• **Task directions**:
Omit every picture. Return all other data as it stands.

• **Dataset content**:
============================================================

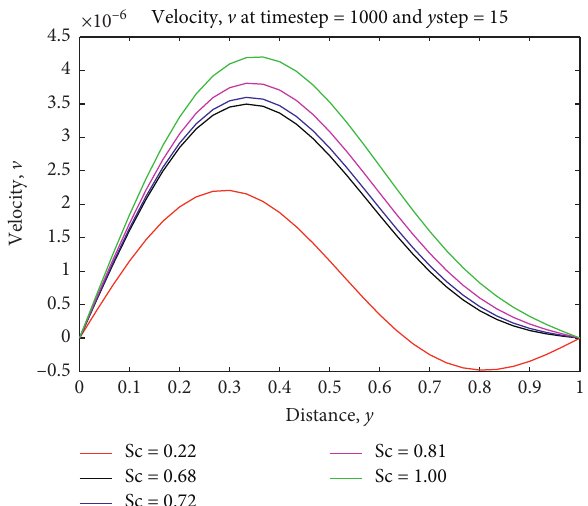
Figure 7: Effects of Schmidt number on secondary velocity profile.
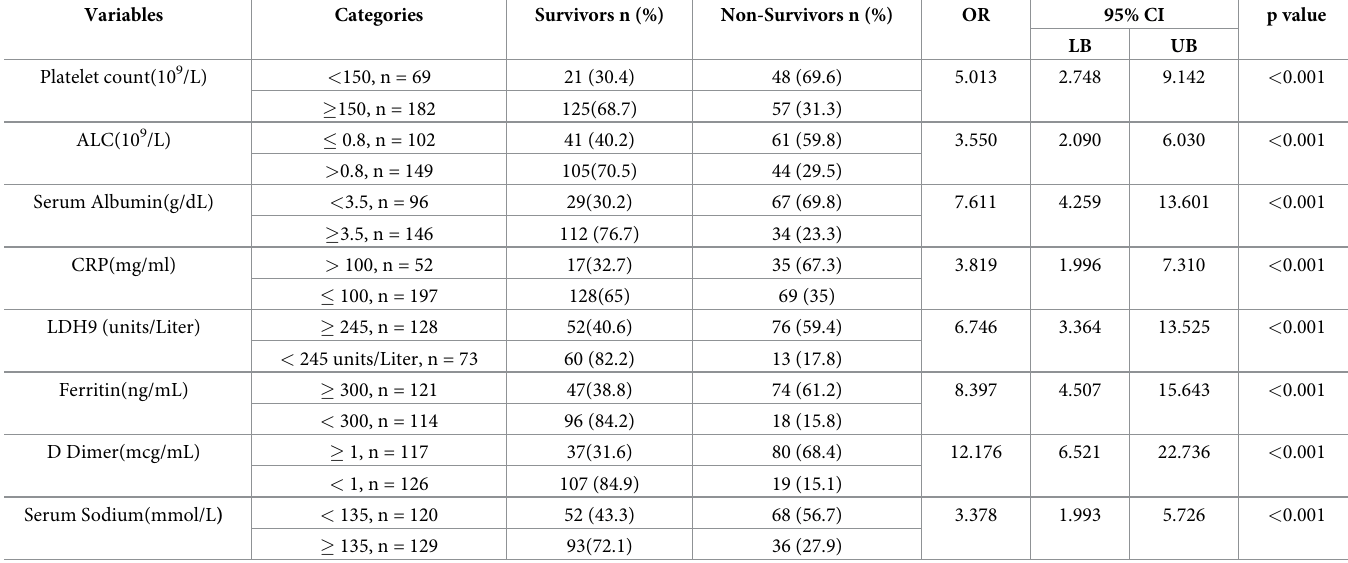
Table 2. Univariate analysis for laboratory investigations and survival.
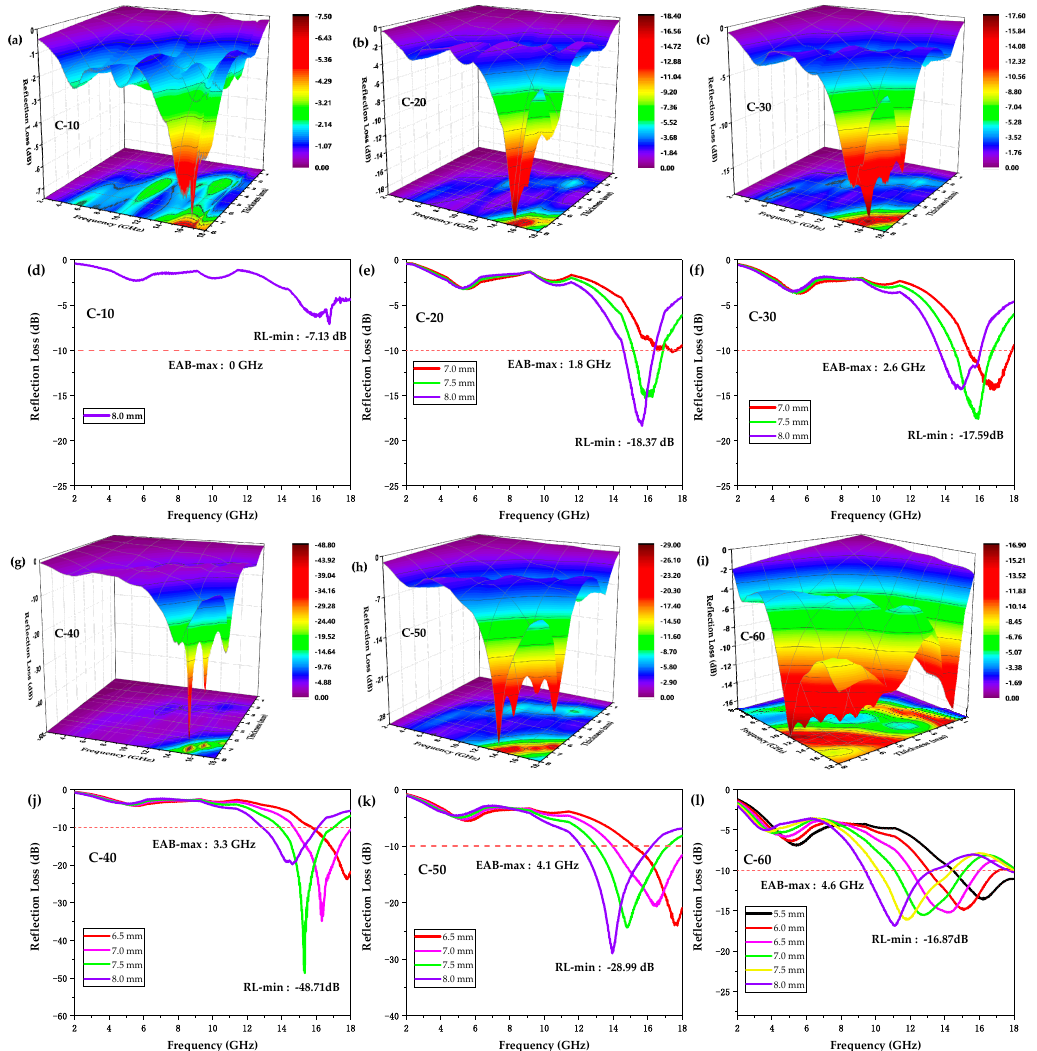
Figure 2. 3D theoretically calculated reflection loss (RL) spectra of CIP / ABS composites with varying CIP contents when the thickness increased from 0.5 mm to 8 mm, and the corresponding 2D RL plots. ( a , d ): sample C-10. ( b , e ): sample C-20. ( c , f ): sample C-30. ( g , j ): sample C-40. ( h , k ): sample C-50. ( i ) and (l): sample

============================================================

• **Problem solution**:
Figure 7: Effects of Schmidt number on secondary velocity profile.
Table 2. Univariate analysis for laboratory investigations and survival.
Figure 2. 3D theoretically calculated reflection loss (RL) spectra of CIP / ABS composites with varying CIP contents when the thickness increased from 0.5 mm to 8 mm, and the corresponding 2D RL plots. ( a , d ): sample C-10. ( b , e ): sample C-20. ( c , f ): sample C-30. ( g , j ): sample C-40. ( h , k ): sample C-50. ( i ) and (l): sample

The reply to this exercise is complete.